Dynamics of Planetary Bodies: From Solar System Formation to Internal Evolution and Magnetic Fields
Delaram Darivasi, Maria Paula Bustos Moreno, Hari Bharath Chitta, Taruna Parihar, Yertay Yeskaliyev, Khizar Rustam, Jiaying Gong
This research comprehensively studies various aspects of planetary bodies, including the accretion of planets (Khizar), the size-frequency distribution of asteroids (Jiaying), thermal pressurization in the near-Earth asteroid Ryugu's parent body (Yertay), the magnetic field of asteroid Vesta (Hari), and lastly, Moment of Inertia (MOI) (Delaram), core’s hydration swelling and shrinking (Taruna), and outer-core-ocean layer cracks (Maria) of Saturn’s icy moon Enceladus. A new approach to simulate the solar system's formation is introduced, using a modified Springer simulation method. It explores the solar accretion disc evolution and the early planet formation, revealing on the dynamic interplay of celestial bodies within the young solar system. The size-frequency distribution and collisional evolution of the asteroid belt uncovers a dynamic equilibrium between destruction and creation processes, generating smaller asteroids through collisions and rotational disruption.
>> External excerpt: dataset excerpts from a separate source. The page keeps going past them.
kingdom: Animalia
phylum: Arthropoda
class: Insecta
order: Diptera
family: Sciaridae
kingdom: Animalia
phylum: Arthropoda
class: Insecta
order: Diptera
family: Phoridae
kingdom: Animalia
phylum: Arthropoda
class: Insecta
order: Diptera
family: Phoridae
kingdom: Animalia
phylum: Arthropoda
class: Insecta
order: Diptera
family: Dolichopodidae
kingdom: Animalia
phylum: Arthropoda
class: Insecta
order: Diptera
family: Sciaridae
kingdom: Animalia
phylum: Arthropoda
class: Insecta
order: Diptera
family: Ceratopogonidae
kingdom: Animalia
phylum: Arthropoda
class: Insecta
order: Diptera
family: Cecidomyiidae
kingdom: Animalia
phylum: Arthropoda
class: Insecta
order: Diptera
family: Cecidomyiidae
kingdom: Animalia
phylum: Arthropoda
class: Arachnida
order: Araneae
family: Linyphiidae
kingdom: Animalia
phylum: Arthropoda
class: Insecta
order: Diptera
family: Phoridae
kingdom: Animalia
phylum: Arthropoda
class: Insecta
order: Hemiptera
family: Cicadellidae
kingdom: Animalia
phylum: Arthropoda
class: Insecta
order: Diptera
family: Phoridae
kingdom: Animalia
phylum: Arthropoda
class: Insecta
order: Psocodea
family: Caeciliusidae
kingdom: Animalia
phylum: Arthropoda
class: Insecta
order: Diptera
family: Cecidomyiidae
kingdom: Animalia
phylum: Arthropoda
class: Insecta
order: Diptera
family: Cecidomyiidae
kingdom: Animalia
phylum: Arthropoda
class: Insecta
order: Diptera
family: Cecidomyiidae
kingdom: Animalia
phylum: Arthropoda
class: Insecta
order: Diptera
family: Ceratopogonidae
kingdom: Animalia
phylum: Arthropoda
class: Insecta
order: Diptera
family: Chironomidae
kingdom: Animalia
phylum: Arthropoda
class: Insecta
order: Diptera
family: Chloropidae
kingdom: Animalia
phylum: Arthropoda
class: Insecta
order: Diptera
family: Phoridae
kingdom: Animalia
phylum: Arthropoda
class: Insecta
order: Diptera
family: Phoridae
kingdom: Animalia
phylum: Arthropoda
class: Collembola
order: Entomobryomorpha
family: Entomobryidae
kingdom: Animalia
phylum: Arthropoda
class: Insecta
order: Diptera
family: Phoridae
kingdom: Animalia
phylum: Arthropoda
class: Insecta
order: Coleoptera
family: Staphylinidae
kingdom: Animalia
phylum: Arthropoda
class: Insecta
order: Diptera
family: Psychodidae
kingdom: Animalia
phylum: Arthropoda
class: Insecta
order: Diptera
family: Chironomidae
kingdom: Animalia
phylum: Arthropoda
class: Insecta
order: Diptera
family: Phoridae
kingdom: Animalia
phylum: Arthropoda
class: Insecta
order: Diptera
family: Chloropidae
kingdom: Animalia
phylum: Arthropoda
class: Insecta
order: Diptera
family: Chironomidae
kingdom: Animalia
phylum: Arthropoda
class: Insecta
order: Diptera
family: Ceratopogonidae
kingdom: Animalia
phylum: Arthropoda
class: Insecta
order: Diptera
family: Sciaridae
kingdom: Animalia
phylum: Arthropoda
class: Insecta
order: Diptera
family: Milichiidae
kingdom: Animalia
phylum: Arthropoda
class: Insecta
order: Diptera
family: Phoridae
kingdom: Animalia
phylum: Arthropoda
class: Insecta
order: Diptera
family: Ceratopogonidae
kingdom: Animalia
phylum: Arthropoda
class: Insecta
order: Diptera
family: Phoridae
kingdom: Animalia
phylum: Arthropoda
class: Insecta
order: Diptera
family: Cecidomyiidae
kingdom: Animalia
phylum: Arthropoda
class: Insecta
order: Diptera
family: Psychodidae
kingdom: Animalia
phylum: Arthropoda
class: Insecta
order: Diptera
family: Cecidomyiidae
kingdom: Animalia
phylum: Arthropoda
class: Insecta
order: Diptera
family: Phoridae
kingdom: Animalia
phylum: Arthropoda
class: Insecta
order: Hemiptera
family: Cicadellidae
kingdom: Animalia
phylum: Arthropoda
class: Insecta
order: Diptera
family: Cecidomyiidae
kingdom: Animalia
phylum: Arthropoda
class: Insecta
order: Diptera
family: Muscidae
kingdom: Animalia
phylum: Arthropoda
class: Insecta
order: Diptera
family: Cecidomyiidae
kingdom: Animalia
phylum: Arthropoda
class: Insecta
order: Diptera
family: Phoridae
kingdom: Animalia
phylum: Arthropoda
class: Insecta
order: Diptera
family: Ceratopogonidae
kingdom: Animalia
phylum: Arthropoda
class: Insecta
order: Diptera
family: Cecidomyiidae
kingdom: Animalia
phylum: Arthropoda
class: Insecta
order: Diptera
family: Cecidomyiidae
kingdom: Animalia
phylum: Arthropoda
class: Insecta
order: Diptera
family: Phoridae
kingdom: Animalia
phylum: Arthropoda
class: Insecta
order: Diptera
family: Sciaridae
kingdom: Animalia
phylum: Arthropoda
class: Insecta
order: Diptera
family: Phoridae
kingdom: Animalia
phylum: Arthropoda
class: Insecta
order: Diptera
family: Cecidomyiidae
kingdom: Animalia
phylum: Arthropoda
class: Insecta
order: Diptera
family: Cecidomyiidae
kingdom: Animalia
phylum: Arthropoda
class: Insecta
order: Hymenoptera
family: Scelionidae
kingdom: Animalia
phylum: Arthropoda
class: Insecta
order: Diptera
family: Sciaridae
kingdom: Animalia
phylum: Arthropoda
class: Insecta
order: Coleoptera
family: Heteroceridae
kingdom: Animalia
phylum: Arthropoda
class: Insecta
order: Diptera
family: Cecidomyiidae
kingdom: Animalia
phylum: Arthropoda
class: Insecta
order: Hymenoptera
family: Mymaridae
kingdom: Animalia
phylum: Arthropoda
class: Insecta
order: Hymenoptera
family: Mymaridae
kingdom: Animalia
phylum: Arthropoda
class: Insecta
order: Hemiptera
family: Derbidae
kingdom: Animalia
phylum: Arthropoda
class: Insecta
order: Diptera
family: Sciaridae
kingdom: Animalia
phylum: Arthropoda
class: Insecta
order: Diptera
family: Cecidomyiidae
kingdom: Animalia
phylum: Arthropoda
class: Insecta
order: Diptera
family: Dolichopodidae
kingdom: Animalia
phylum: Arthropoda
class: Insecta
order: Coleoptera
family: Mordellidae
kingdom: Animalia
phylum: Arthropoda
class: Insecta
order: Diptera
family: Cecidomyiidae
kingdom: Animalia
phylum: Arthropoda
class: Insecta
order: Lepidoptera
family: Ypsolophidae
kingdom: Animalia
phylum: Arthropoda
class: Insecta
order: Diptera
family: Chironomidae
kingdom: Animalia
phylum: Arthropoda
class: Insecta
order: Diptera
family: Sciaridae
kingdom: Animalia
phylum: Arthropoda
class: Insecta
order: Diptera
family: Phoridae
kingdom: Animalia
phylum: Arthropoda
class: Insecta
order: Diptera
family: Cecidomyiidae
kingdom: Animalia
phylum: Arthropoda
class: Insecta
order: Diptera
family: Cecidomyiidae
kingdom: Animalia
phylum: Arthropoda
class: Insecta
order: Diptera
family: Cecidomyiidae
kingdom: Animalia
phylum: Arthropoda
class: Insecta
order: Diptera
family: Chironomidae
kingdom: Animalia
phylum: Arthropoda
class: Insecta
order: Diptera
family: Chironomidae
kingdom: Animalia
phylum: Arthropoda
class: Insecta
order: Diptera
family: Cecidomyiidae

It improves understanding of the asteroid belt's evolution and families. The presence of magnetic anomalies and the orientation of magnetic materials in Vesta's surface rocks support the hypothesis that the asteroid possessed a dynamo-generated magnetic field in its early history, offering valuable insights into its geological evolution and internal processes. Thermal pressurization in Ryugu’s parent body causes pore cracks, which are seen in the Ryugu sample. This occurs during temperature increases, involving thermal expansion and isothermal compressibility, which affect pore volume and aspect ratio. This study expands on Neumann and Kruse's internal evolution models (2019) for Enceladus' likely internal structure, comparing MOI from models with the MOI derived from Cassini's gravity data by Iess et al. (2014). The evolution of Enceladus' spin velocity influenced by tidal forces from Saturn and neighboring moons is also examined. As heat travels through Enceladus' core-ocean-ice crust layer, each layer responds differently due to unique physical conditions, leading to swelling and shrinking of the core through processes of hydration and dehydration, which are linked to variations in the crack width. To determine outer core-ocean porosity on Enceladus, crack width changes using precipitation and dissolution rates, and equilibrium constants at different depths using evolutionary parameters is computed. The combination of these analyses illuminates the moon's internal composition and structure.